Production Manager for Food Zoo, University of Montana, Missoula, MT
Age: 30
Education: Associate degree in foodservice management from the University of Montana, Missoula
Years at organization: 5

Get to know

Q. What has been your proudest accomplishment?

Getting the production manager position. I started as a student employee and then worked as a prep cook and a receiver. Being a receiver and a prep cook, I saw the recipes and I saw the product so I really came through the back door to get this position.

Q. What would you say you excel at over more seasoned colleagues?

My ability to adapt to change. I am the youngest in my kitchen.

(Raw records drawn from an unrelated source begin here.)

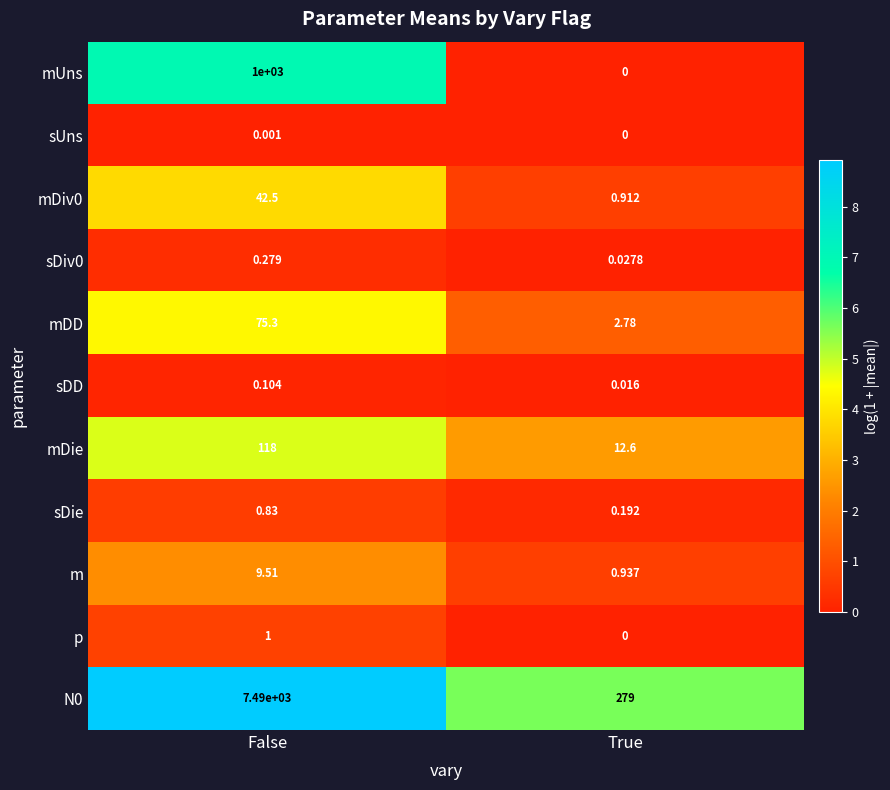

At which category does the chart reach its minimum across all series?

True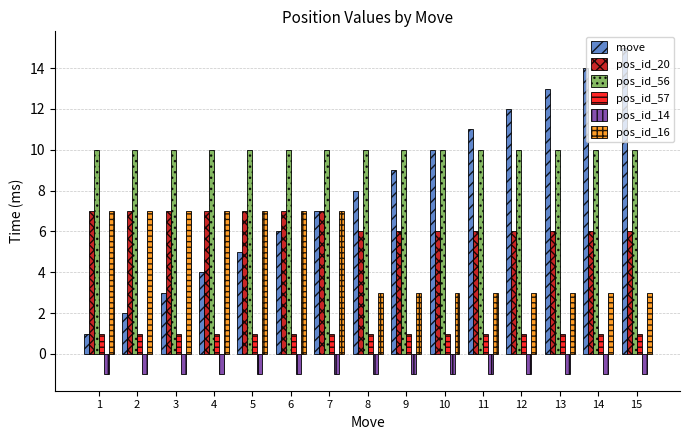

At which category is the sum across all series the highest?

15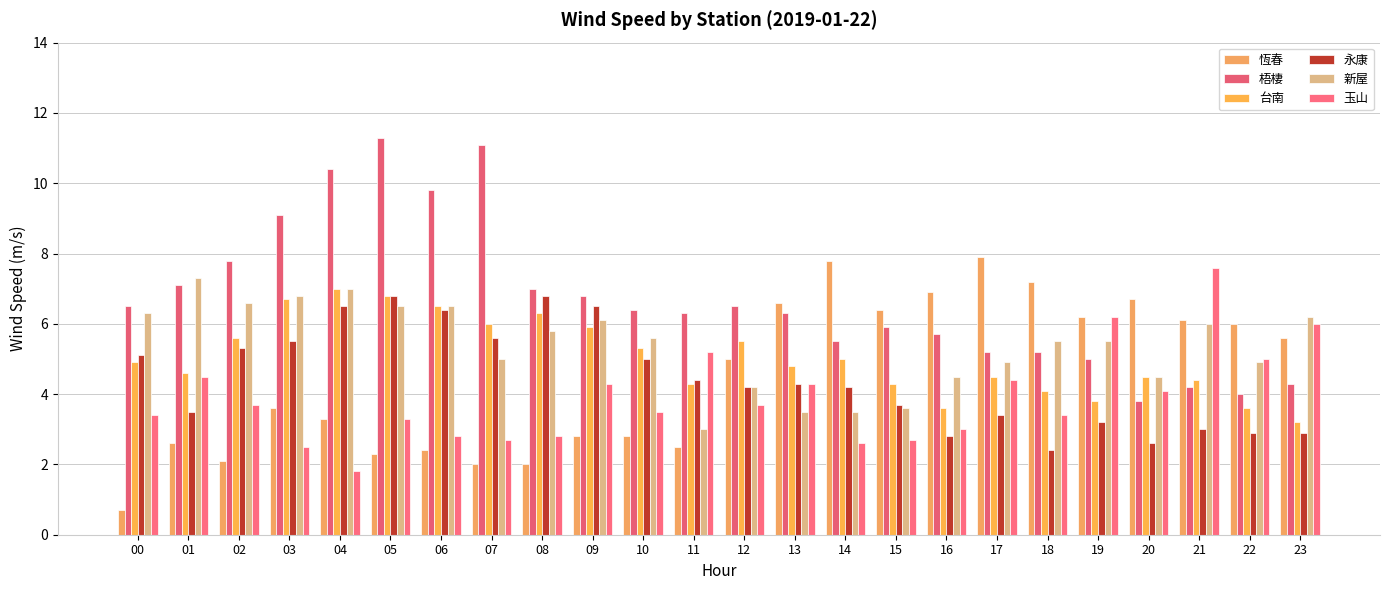

At which category does the chart reach its peak across all series?

05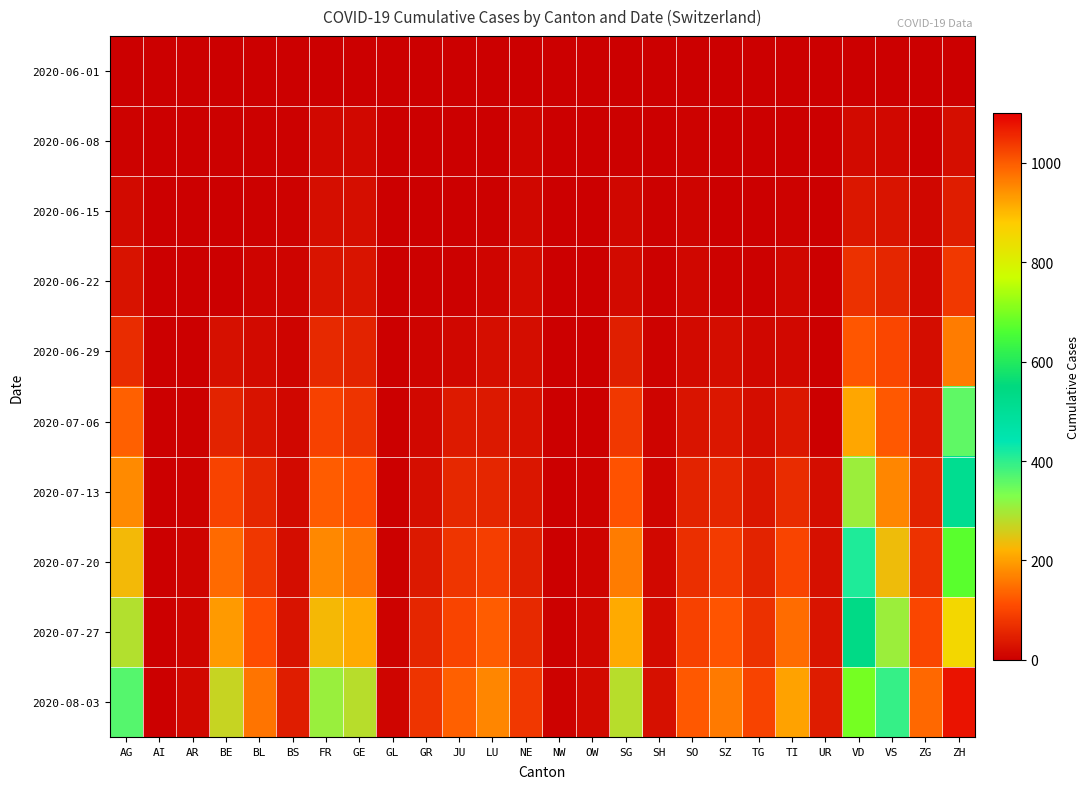

Between NW and SO, which series saw the biggest shift?

2020-08-03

In food change is inevitable and staff get in a routine, but if something is bigger and better and is going to offer a better experience for the guests, that is what I want to do.

Q. What's the best career advice you've been given?

Ultimately, just don’t sweat the small stuff. I used to get really worked up and hotheaded about some things, but there is always something bigger that needs to be taken care of.

Q. What's been the biggest challenge you've had to overcome?

Right now I would have to say balancing work and home. I’m a new mom. Now I have a new love in my life, but I’m also torn in my love of food and numbers.

Q. What's been your most rewarding moment?

We take a lot of pride in our farm-to-college program. Last fall we did what was called the Fall Feastival where more than 90% of the product that we got for the event was from the state of Montana. We served 1,200 to 1,300 people. That locally minded mentality continues every day. It’s not to say I pulled off the whole event by myself; there was obviously a lot of help from my executive chef and Farm To College coordinator. But because I do the major purchasing and it came out of the major kitchen, which is ours, that event was really cool.

Q. What would you like to accomplish in your career in the next two years?

I want to go back and finish my bachelor’s in business management.

Q. What's been your funniest on-the-job disaster?

Once when I was a receiver I got here and had no pallets to unload from our delivery trucks. Someone had stolen them. It was a bit of a meltdown.